Amortized Analysis

Amortized analysis is a powerful technique used to analyze the time complexity of algorithms, especially when an occasional expensive operation is offset by many cheap ones. Let’s explore this concept step-by-step with a concrete example.

Understanding the Problem

Suppose we have a fully filled array of $n$ elements, and we want to insert one more element. The typical algorithm to do this involves:

Creating a new array of size $n + 1$ .
Copying $n$ elements from the old array into the new one.
Inserting the new element.

The complexity of copying $n$ elements is $O(n)$ , and inserting a new element is $O(1)$ . Therefore, the total time complexity is:

$T(n) = n + 1 = O(n)$

Can We Improve It?

The question arises: Can we design a data structure where inserting elements is always $O(1)$ and retrieving any element is also $O(1)$ ?

The answer is yes, and one such structure is Java’s ArrayList. It offers:

Infinite logical capacity.
Element insertion complexity: $O(1)$ (amortized).
Single element retrieval complexity: $O(1)$ .

But how is this achieved?

Internal Working of ArrayList

Internally, ArrayList uses an array. When the internal array is full, it creates a new array of twice the size. Then:

Copies all existing elements into the new array.
Inserts the new element.

Example: Inserting 7 into [5, 3, 1, 9] triggers resizing:

New array is created with size $8$ (if current size is $4$ ).
Old elements are copied: $O(n)$ time.
New element is inserted: $O(1)$ .

We call such insertions boundary insertions—those that trigger array resizing.

So:

Non-boundary insertions: $O(1)$
Boundary insertions: $T(n) = n + 1 = O(n)$

Need for Amortized Analysis

Using worst-case time complexity ( $O(n)$ ) for each insertion would be too pessimistic because most insertions are cheap. Instead, we use amortized analysis, which averages the cost over a sequence of operations.

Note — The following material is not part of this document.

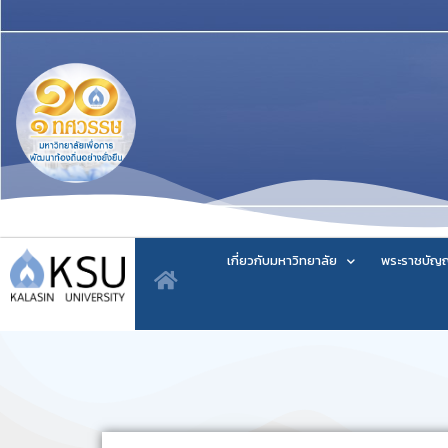
เกี่ยวกับมหาวิทยาลัย
พระราชบัญญ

Amortized analysis answers:

What is the average cost of each operation in a sequence of $n$ operations?

Aggregation Method (Most Common Approach)

Steps:

Compute total time for a sequence of $n$ insertions (including cheap and expensive ones).
Use the formula:

$\text{Amortized Cost} = \frac{\text{Total Cost of } n \text{ insertions}}{n}$

Let’s understand this with an example: inserting elements from $0$ to $16$ into an initially empty ArrayList.

Visualizing Resizing and Copy Operations

Let’s build a table:

Insertion Index	Boundary Element?	Copy Operations
0	Yes	0
1	Yes	$2^0$ = 1
2	Yes	$2^1$ = 2
4	Yes	$2^2$ = 4
8	Yes	$2^3$ = 8
16	Yes	$2^4$ = 16

Each time the size reaches a power of 2, a resize (boundary insertion) is triggered. So:

Total copies due to resizing: $2^0 + 2^1 + 2^2 + 2^3 + 2^4 = \sum_{i=0}^{4} 2^i$
Number of insertions: $n = 17$ (from 0 to 16)

Using the formula for geometric series:

$\sum_{i=0}^{k} 2^i = 2^{k+1} - 1$

Since $n = 2^k$ , then $k = \log_2 n$ . So total copy operations = $2n - 1 = O(n)$ .

Also, there are $n$ insertions, each with $O(1)$ insertion cost, which totals to $O(n)$ .

Total Complexity of n Insertions

Total time:

$T(n) = \text{Sum of copy operations} + \text{Sum of insertions} = O(n) + O(n) = O(n)$

Amortized Cost Per Insertion

Using the formula:

$\text{Amortized Cost per Insertion} = \frac{T(n)}{n} = \frac{O(n)}{n} = O(1)$

Summary and Final Notes

Worst-case cost of a single insertion: $O(n)$
Best-case cost of a single insertion: $O(1)$
Amortized cost per insertion (over a sequence): $O(1)$

That’s why ArrayList can offer fast average-time insertions, even though some insertions take linear time.